Upload and download documents
Upload documents
To upload additional documents in a library:
- In the documents list view of the Documents tab, select Upload documents .
- Select Add files.
- Select the files to upload.
- In the Settings tab:
- Switch on Pdf document view to process with the expert.ai Extract technology and view the PDF files in order to work on them in their original format. If not switched, all the documents are converted with the Apache Tika toolkit and used as txt files.
- Select or deselect Enable or disable table and title detection to enable or disable table and title detection
- Select or deselect Enable or disable OCR extraction to enable or disable OCR extraction
- Switch off Autodetect language to disable automatic language detection. Select the preferred language manually from the Select language drop-down list.
- Switch off Autodetect encoding to disable the automatic character encoding detection. Select manually the preferred encoding from the Select encoding drop-down list.
- Select Save as corpus to save your documents as a corpus and type a name for it.
- In the Documents tab:
- Display the documents and folders list to upload. They can be deleted by clicking on the X button at the right of the file name.
- In the Settings tab:
-
Select Upload.
Note
To update the number of documents select Reload in the lower right corner notification.
Or:
- Upload documents from the library dashboard
Supported formats and limits
Supported document formats are those managed by the Apache Tika toolkit. Documents are automatically converted to plain text files during upload.
Documents are ignored if:
- They are empty.
- They mainly consist of nonsense words.
- Their language is unrecognized or not supported (in case of automatic language recognition).
-
They exceed the following values:
- 200 MB for
.zip
files. - 1 MB for
.txt
files. - 100 MB for other file types.
- 200 MB for
At most the first 50KB of text is considered for each document.
Download documents
- In the list view of the Documents tab, in toolbar to the right, select Export .
- In the Export documents window, Export panel, enter the filename or confirm the suggested one and confirm the Extension.
- Documents are pre-processed when uploaded and spacing is affected. For example, a sequence of empty lines is compressed to one.

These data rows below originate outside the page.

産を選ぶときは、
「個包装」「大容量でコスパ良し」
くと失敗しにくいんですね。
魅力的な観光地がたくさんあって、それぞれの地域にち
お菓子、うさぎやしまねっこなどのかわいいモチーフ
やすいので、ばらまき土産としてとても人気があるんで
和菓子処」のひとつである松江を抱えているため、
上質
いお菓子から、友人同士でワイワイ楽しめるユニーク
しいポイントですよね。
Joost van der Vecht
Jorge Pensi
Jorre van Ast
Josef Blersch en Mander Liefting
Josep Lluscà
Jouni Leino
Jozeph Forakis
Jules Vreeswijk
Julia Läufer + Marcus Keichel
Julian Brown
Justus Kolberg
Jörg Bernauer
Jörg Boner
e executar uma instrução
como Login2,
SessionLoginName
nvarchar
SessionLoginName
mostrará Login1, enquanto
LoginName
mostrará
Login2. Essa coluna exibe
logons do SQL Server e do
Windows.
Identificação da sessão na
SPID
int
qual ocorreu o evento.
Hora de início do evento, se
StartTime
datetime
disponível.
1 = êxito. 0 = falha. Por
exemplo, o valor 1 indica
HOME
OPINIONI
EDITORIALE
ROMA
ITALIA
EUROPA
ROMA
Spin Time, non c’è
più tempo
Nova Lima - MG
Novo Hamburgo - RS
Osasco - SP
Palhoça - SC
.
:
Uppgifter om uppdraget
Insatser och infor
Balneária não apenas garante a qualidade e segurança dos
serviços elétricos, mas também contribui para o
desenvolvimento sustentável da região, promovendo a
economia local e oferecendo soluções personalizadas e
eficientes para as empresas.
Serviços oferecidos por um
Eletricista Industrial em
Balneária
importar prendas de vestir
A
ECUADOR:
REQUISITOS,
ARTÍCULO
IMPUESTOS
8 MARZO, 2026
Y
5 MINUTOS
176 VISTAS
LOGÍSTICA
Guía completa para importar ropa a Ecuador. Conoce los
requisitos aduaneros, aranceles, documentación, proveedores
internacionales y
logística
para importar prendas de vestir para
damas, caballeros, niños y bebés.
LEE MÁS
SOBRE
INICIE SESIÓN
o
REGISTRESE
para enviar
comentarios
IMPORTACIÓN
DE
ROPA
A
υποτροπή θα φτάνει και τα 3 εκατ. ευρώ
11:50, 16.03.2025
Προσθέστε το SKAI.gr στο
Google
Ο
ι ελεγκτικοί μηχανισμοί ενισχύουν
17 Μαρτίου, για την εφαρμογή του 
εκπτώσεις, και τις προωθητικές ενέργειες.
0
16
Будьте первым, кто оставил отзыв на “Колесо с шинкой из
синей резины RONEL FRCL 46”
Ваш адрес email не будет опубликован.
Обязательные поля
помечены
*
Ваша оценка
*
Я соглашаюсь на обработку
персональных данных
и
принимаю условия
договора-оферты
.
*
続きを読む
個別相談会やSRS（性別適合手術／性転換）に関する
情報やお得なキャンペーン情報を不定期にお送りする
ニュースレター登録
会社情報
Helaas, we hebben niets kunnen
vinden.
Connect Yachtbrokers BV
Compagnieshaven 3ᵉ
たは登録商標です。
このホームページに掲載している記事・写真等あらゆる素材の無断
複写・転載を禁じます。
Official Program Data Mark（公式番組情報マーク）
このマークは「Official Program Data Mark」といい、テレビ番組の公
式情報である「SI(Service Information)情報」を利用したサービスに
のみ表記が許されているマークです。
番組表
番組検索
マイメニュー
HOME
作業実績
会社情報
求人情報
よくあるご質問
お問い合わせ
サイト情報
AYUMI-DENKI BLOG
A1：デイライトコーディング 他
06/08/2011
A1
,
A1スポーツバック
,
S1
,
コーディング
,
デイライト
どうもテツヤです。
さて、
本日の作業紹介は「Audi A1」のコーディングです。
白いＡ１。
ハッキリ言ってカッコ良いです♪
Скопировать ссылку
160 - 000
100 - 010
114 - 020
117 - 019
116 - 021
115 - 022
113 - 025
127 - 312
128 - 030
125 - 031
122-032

If you want to export documents with their original spacing, check Include original text spaced documents.
-
Select the Export filter to filter the document set to export:
- Confirm All documents to download the whole corpus (set by default).
Or:
-
Select Filtered documents to download a filtered list of the documents according to the following available filters:
- Documents with annotations.
- Documents with extractions.
- Current list of filtered documents.
- Select Export.
- In the Download tab, or in the notification in the lower right corner, select Download to download a documents set of your interest.